## [Assignment]
For each line below that holds the word "Deportivo", make a copy.

## [Provided entries]
----------
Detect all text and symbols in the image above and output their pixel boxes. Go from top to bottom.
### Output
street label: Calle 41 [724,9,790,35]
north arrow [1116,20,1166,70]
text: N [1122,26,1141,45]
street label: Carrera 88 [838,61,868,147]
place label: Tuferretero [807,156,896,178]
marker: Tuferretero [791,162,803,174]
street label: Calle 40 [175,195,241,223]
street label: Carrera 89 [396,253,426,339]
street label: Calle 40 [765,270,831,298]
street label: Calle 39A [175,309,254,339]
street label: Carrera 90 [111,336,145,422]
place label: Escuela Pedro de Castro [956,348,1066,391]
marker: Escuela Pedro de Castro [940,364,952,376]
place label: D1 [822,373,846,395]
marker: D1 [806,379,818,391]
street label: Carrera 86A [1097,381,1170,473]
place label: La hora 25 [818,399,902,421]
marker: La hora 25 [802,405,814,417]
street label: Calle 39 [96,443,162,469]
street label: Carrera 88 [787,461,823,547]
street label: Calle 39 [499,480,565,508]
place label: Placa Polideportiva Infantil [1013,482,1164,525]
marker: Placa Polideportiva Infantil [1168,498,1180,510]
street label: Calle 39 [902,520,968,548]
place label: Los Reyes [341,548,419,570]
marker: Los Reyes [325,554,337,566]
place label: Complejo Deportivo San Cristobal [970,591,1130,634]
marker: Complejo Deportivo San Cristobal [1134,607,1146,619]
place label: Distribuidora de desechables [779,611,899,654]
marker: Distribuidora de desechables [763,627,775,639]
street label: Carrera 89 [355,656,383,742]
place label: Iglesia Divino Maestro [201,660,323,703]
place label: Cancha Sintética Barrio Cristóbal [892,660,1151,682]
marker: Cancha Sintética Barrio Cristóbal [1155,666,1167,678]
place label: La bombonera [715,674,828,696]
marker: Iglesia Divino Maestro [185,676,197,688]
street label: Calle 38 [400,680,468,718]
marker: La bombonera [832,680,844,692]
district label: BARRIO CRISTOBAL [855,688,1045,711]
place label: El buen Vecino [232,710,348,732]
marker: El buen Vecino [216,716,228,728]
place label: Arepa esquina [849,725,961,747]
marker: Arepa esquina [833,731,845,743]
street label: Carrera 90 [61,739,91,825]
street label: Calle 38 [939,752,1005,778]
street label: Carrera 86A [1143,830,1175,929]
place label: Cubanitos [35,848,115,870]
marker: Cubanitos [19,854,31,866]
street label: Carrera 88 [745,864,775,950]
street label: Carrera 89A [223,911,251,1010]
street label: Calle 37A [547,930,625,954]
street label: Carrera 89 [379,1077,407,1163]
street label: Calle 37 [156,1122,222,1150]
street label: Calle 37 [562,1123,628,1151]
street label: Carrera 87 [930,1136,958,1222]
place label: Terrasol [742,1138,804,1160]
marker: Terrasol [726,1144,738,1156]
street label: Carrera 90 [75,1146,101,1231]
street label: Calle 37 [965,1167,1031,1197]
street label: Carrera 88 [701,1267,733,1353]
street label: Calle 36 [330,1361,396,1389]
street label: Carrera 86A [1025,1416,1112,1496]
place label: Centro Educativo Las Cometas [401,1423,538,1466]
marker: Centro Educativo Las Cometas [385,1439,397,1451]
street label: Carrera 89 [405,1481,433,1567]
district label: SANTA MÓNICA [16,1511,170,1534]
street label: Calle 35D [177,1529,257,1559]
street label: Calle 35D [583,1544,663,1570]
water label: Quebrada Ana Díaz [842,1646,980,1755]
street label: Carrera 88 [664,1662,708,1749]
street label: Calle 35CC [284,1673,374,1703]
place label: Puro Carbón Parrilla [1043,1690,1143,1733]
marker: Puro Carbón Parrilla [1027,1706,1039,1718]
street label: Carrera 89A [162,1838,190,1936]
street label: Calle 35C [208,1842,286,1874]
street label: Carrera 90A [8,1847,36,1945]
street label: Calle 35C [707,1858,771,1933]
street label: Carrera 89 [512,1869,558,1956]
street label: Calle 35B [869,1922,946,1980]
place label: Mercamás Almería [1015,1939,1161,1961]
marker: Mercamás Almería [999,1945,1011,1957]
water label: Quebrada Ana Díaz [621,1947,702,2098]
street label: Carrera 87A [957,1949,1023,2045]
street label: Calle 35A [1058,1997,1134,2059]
----------
## [Exercise output]
place label: Complejo Deportivo San Cristobal [970,591,1130,634]
marker: Complejo Deportivo San Cristobal [1134,607,1146,619]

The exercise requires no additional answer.